Nights in White Satin: The Trip was a theme park ride located at Hard Rock Park (later Freestyle Music Park) in Myrtle Beach, South Carolina, and was based on the song "Nights in White Satin" by The Moody Blues. It was a dark ride that incorporated visual effects, digital CGI, and special effects installed by Attraction Design Services; it utilized sights, sounds, and smells. The attraction was developed by Sally Corporation and Jon Binkowski of Hard Rock Park. In early 2009, as a part of Hard Rock Park's new management, the ride was redesigned to fit a more family oriented theme, and renamed "Monstars of Rock".

==The ride==
20 cars from ETF Ride Systems of the Netherlands accommodated 1,200 people per hour over 718 ft of track and past 14 scenes, many using black lights and various psychedelic imagery. The Moody Blues recorded a new version of the song "Nights in White Satin" for the attraction, timed to match the length of the ride.

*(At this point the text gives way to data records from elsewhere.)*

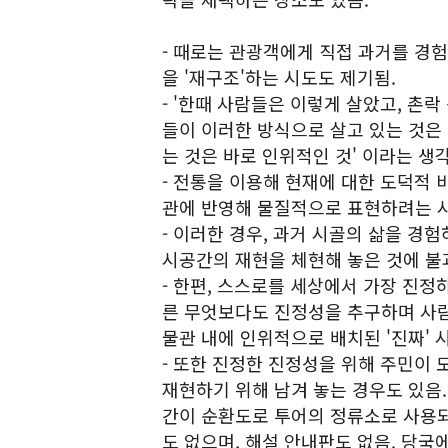
- 때로는 관광객에게 직접 과거를 경
을 '재구조'하는 시도도 제기됨.
- '한때 사람들은 이렇게 살았고, 촌
들이 이러한 방식으로 살고 있는 것은
는 것은 바로 인위적인 것' 이라는 생
- 전통을 이용해 현재에 대한 도덕적
관에 반영해 물질적으로 표현하려는 시
- 이러한 경우, 과거 시골의 삶을 경
시공간의 재현을 체현해 놓은 것에 불
- 한편, 스스로를 세상에서 가장 진정
른 무엇보다도 진정성을 추구하며 사람
물관 내에 인위적으로 배치된 '진짜' 
- 또한 진정한 진정성을 위해 주민이 
재현하기 위해 남겨 놓는 경우도 있음. 
간이 순환도로 투어의 정류소로 사용되
도 없으며, 해설 안내판도 없음. 당국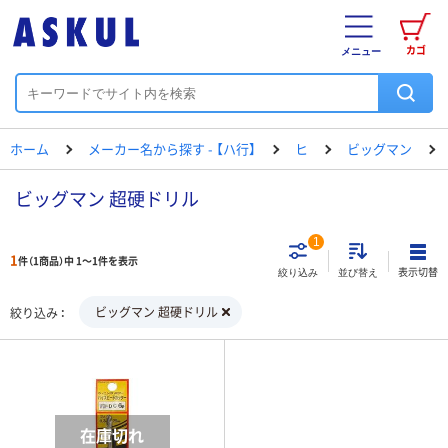
カゴ
メニュー
ホーム
メーカー名から探す - 【ハ行】
ヒ
ビッグマン
ビッグマン 超硬ドリル
1
1
件（1商品）中 1～1件を表示
表示切替
絞り込み
並び替え
ビッグマン 超硬ドリル
絞り込み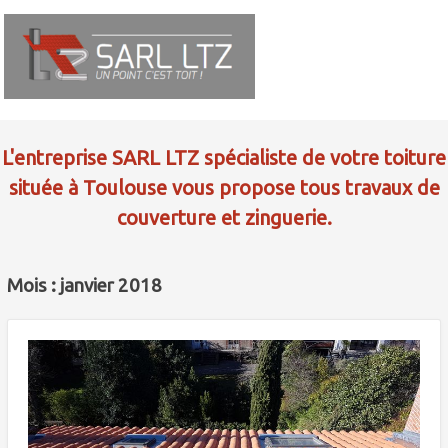
L'entreprise SARL LTZ spécialiste de votre toiture
située à Toulouse vous propose tous travaux de
couverture et zinguerie.
Mois : janvier 2018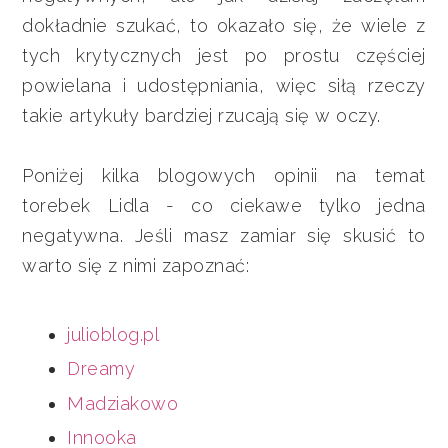
dokładnie szukać, to okazało się, że wiele z
tych krytycznych jest po prostu częściej
powielana i udostępniania, więc siłą rzeczy
takie artykuły bardziej rzucają się w oczy.
Poniżej kilka blogowych opinii na temat
torebek Lidla - co ciekawe tylko jedna
negatywna. Jeśli masz zamiar się skusić to
warto się z nimi zapoznać:
julioblog.pl
Dreamy
Madziakowo
Innooka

The ride was 4 minutes and 45 seconds in duration.

The high-fidelity sound system found in each car was provided by JL Audio and a custom-designed 24-volt amplifier system. The fidelity of this system is considered to be quintessential to the experience and was a major point in the design of the attraction. “The biggest challenge was providing good on-board audio,” confirms Binkowski.